*Passage to read*:

*-*-*

In this work, we developed a disposable ERGO-modified MWCNT carton paste microelectrode (ERGO/MWCNTPE) using a simple and controllable electrodeposition method for the simultaneous detection of CC and HQ. The sensitivity and selectivity of the sensor were enhanced due to the synergistic interaction of MWCNT and ERGO on the surface of the modified electrode. Scheme 1 describes the preparation of the ERGO/MWCNTPE and the electrochemical affect of CC and HQ on the electrode. The electrochemical sensor was characterized, and its performance in detecting CC and HQ was also investigated. The results showed that the ERGO/MWCNTPE exhibited good electrocatalytic performance for the redox reactions of CC and HQ. It was effective in the determination of CC and HQ in tap water samples and urine samples with satisfactory results.

2. Results and Discussion

2.1. Electrochemical Reduction of Graphene Oxide

To improve the conductivity and electrocatalytic properties of the electrodes, graphene oxide was electrochemically reduced. As shown in Figure 1, ERGO was generated by reducing the oxygen groups on the GO film using cyclic voltammetry, which involved applying a high negative potential ranging from 0 V to −1.7 V. The cathodic peak I within the first cycle, which had the largest current signal at a potential of −1.1 V, suggests that the process of GO reduction was almost complete [25,41]. In the subsequent cycles, the remaining reactive oxygen groups on the GO surface were gradually reduced, corresponding to peak II. Only a small portion of the oxygen-containing groups was retained to improve the adsorption of CC and HQ.

*-*-*

*Excerpted data*:

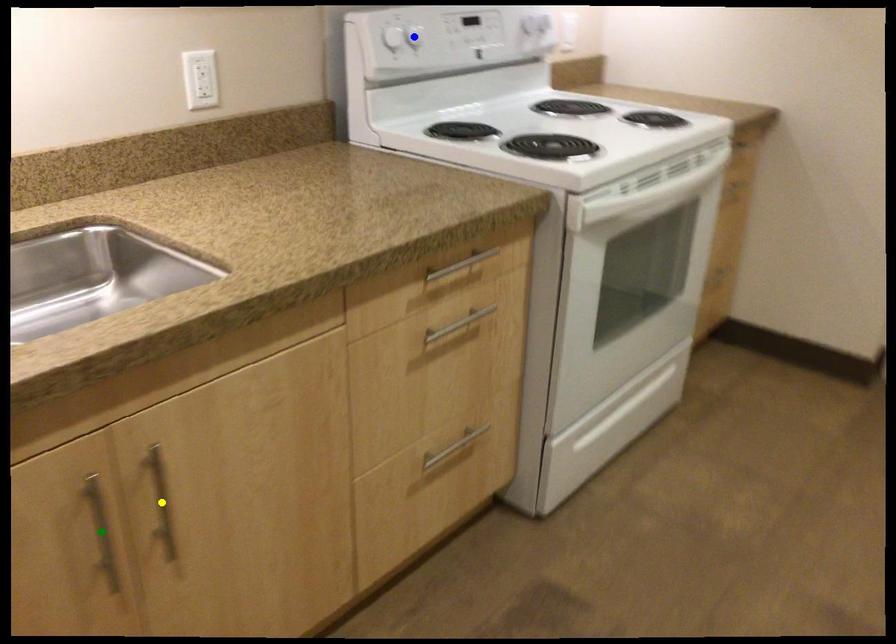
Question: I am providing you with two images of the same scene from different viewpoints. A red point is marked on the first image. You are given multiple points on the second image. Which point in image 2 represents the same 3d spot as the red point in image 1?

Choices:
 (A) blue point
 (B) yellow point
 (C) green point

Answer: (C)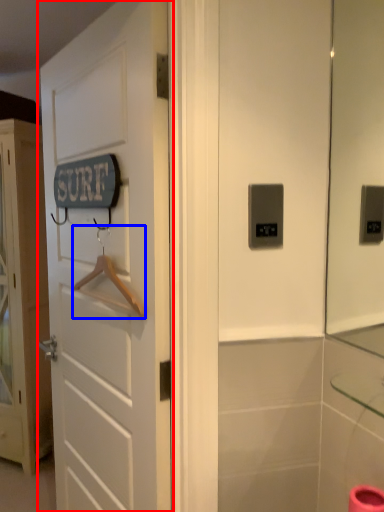
Question: Among these objects, which one is nearest to the camera, door (highlighted by a red box) or hanger (highlighted by a blue box)?

Choices:
 (A) door
 (B) hanger

Answer: (A)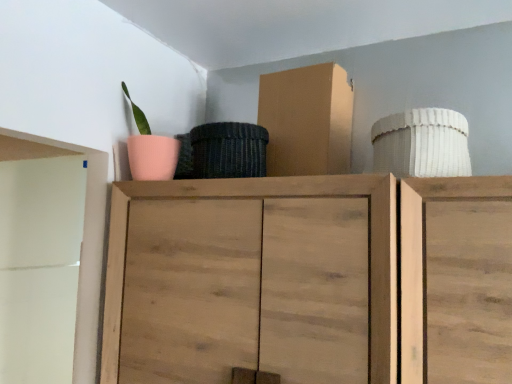
Question: Can you confirm if cardboard box at upper center is taller than wooden cabinet at center?

Choices:
 (A) no
 (B) yes

Answer: (A)

Question: Considering the relative sizes of cardboard box at upper center and wooden cabinet at center in the image provided, is cardboard box at upper center shorter than wooden cabinet at center?

Choices:
 (A) yes
 (B) no

Answer: (A)

Question: Is cardboard box at upper center with wooden cabinet at center?

Choices:
 (A) yes
 (B) no

Answer: (B)

Question: Is cardboard box at upper center closer to the viewer compared to wooden cabinet at center?

Choices:
 (A) no
 (B) yes

Answer: (A)

Question: Is cardboard box at upper center looking in the opposite direction of wooden cabinet at center?

Choices:
 (A) yes
 (B) no

Answer: (B)

Question: Is cardboard box at upper center wider than wooden cabinet at center?

Choices:
 (A) yes
 (B) no

Answer: (B)

Question: Can you confirm if wooden cabinet at center is positioned to the right of cardboard box at upper center?

Choices:
 (A) no
 (B) yes

Answer: (A)

Question: Can you confirm if wooden cabinet at center is wider than cardboard box at upper center?

Choices:
 (A) yes
 (B) no

Answer: (A)

Question: Considering the relative sizes of wooden cabinet at center and cardboard box at upper center in the image provided, is wooden cabinet at center shorter than cardboard box at upper center?

Choices:
 (A) yes
 (B) no

Answer: (B)

Question: From a real-world perspective, is wooden cabinet at center physically above cardboard box at upper center?

Choices:
 (A) yes
 (B) no

Answer: (B)

Question: Does wooden cabinet at center have a smaller size compared to cardboard box at upper center?

Choices:
 (A) yes
 (B) no

Answer: (B)

Question: Does wooden cabinet at center have a greater height compared to cardboard box at upper center?

Choices:
 (A) no
 (B) yes

Answer: (B)

Question: Looking at their shapes, would you say cardboard box at upper center is wider or thinner than wooden cabinet at center?

Choices:
 (A) wide
 (B) thin

Answer: (B)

*-*-*

*Task instructions*:
• A. Decide whether each statement below agrees with the electrode excerpt. For each one, answer yes or no and quote the words of the excerpt that decide it. (i) Graphene oxide was reduced by cyclic voltammetry over a potential range from 0 V to −1.7 V. (ii) Every oxygen-containing group was removed from the graphene oxide film. (iii) The sensor was used to determine CC and HQ in tap water and urine samples.
• B. According to the electrode excerpt, at what potential did cathodic peak I in the first cycle show its largest current signal?

*Answers for the exercise*:
• A.
(i) Yes: "using cyclic voltammetry, which involved applying a high negative potential ranging from 0 V to −1.7 V"
(ii) No: "Only a small portion of the oxygen-containing groups was retained to improve the adsorption of CC and HQ."
(iii) Yes: "It was effective in the determination of CC and HQ in tap water samples and urine samples with satisfactory results."

• B. Cathodic peak I showed its largest current signal at a potential of −1.1 V.